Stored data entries
------------------------------------

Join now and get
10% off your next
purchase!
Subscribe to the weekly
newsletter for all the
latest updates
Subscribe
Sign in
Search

------------------------------------

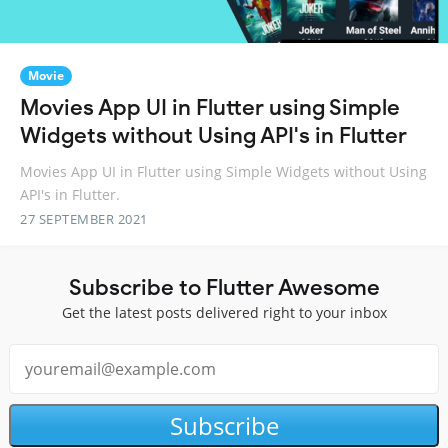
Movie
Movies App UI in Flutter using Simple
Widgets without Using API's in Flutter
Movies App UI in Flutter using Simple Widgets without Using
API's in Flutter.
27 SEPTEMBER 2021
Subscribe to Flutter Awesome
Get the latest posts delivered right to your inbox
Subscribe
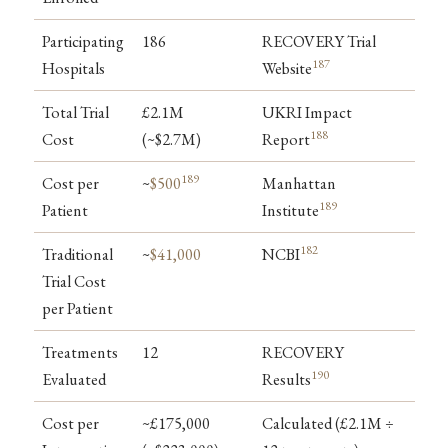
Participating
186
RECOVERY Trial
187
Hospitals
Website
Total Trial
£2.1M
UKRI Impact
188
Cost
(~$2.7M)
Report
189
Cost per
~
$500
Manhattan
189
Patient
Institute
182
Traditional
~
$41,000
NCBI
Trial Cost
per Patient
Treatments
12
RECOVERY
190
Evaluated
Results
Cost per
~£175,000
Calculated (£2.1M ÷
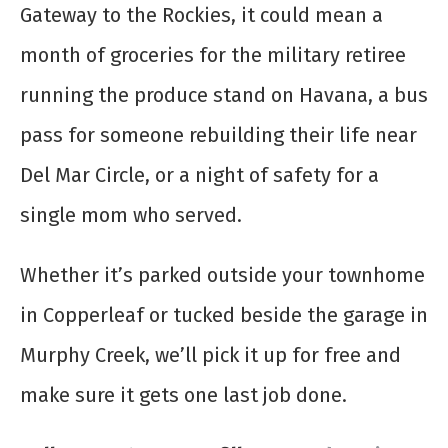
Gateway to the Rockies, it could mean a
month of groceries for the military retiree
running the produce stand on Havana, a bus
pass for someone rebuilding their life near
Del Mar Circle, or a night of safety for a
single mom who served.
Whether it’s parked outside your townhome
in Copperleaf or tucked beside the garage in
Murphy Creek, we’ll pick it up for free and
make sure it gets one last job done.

------------------------------------

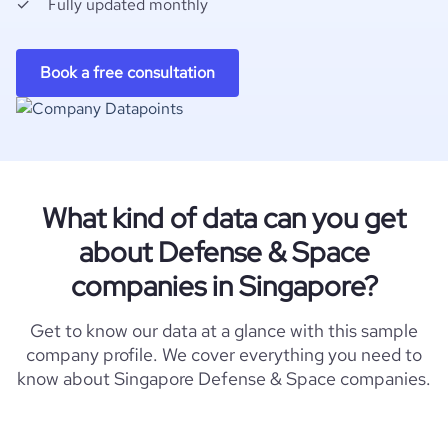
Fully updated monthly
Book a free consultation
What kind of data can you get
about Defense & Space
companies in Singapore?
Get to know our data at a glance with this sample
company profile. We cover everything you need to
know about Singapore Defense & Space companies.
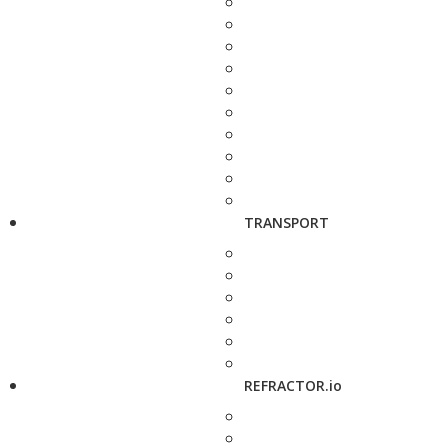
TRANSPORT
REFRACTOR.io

------------------------------------

### Assigned task
In the records above, find the line containing "What kind of data can you get" and the line containing "REFRACTOR.io", then give both of them again word for word along with every line between. Omit any pictures.

### Solution below
What kind of data can you get
about Defense & Space
companies in Singapore?
Get to know our data at a glance with this sample
company profile. We cover everything you need to
know about Singapore Defense & Space companies.
TRANSPORT
REFRACTOR.io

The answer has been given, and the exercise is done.